3 – Do your trade show visitors have actual purchasing power?
If the answer is “no,” it’s probably a waste of time to focus too heavily on the individual products. If someone has sent an underling to do research for them, that person is unlikely to be too concerned about specific makes and models.
Such discussions virtually always boil down to the visitor asking, “Well, what can you DO for us?” That’s pretty much an open invitation for a solution-based approach. You talk to them about their needs, and attempt to describe how your systems will meet those needs.
In these cases, specific product discussions will happen further down the line, when your sales team starts working on the leads you pick up. There’s no reason to jump the gun on this – let the “hard sell” happen in its own time, when you’re talking to someone who is actively searching for your solution and can actually sign a check.
4 – Are They Asking “Why?” or “How?”
This is another case where the language your visitors use can give you a big clue as to which approaches to deploy.
Simply put, if a visitor’s questions center on “Why should I choose you?” then that’s a call for a solution-based approach. It’s the opportunity for your best Big Picture spiel and to paint that picture of a glorious future that includes your product line.
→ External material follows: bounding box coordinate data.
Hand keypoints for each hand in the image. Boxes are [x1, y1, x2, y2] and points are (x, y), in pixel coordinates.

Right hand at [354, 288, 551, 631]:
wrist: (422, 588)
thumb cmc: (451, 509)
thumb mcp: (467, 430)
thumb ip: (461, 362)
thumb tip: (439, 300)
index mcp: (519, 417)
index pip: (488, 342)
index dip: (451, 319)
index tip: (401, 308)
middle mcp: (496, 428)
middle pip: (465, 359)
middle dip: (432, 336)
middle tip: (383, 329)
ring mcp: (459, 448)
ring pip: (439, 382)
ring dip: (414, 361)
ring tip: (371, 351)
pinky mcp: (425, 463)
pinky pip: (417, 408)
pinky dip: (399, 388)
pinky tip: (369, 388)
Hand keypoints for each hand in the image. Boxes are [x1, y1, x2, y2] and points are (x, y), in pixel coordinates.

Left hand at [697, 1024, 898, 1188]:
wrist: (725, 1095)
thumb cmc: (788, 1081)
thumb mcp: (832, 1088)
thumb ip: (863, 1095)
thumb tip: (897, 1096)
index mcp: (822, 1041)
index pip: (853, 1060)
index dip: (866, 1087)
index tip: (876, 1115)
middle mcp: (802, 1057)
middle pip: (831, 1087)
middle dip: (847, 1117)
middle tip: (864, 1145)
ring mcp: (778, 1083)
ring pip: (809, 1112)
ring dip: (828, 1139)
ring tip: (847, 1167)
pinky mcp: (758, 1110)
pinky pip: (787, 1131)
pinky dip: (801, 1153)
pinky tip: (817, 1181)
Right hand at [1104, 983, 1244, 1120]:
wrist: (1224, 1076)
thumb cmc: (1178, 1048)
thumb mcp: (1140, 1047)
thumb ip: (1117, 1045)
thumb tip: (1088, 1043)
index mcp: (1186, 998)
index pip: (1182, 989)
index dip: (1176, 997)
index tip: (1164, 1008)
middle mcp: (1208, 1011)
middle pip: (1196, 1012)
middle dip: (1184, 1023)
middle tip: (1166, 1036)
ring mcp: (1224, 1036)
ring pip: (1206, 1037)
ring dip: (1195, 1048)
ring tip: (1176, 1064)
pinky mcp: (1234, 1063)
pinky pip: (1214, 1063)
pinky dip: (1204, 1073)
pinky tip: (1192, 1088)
On the other hand, if the questions are more pragmatic, along the lines of “How do your products deliver on these promises?” then that’s your clue to start pitching specific items. If a buyer is asking about implementation and mechanics, in all likelihood, they don’t need to be sold on a grand vision.
They need to be sold on a specific implementation, and that means talking product.
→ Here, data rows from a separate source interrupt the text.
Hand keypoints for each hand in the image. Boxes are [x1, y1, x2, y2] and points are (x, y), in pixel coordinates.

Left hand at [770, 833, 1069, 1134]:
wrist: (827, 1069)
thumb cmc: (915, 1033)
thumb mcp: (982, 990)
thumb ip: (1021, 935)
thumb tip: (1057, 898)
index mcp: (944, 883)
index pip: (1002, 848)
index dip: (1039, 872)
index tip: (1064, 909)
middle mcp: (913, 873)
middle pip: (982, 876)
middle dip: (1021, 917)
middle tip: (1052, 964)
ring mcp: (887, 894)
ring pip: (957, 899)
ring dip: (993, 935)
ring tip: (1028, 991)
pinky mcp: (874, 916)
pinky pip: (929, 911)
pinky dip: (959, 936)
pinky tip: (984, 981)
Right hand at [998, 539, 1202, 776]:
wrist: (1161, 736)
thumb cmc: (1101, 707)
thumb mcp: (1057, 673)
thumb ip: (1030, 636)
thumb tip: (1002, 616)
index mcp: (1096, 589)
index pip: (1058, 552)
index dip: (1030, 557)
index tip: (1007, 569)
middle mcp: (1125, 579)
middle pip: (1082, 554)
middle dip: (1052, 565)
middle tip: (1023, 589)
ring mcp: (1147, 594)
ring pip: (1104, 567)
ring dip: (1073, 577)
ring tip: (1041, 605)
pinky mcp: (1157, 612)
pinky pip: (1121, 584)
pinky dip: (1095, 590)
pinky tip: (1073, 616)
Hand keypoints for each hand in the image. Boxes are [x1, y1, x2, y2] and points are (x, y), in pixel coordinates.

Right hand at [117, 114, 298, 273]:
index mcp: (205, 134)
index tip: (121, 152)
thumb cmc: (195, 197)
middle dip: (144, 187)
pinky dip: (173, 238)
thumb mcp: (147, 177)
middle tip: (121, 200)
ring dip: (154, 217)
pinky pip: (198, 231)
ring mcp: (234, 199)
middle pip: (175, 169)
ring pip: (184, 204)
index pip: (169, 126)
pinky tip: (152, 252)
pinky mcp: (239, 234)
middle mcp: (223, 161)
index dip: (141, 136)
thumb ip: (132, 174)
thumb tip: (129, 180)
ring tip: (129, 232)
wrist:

Consider Your Buyer Psychology Going Forward At Trade Shows
Obviously, this isn’t an all-or-nothing situation. A good trade show display will have a mix of big- and little-picture messaging, but it can definitely be tilted in one direction or the other based on what you expect from your expo booth visitors.
Online hosting – like “virtual” trade show displays – also expand your options here. For example, you might put the product-heavy literature online, while keeping the fluffier materials in the physical trade show display. This is often a good “best of both worlds” solution, if you’re unsure as to your direction.
However, if you keep building good buyer personas and keep in touch with your customers, you should be able to start quickly deciding for yourself whether a product- or solution-based pitch is more likely to resonate with them.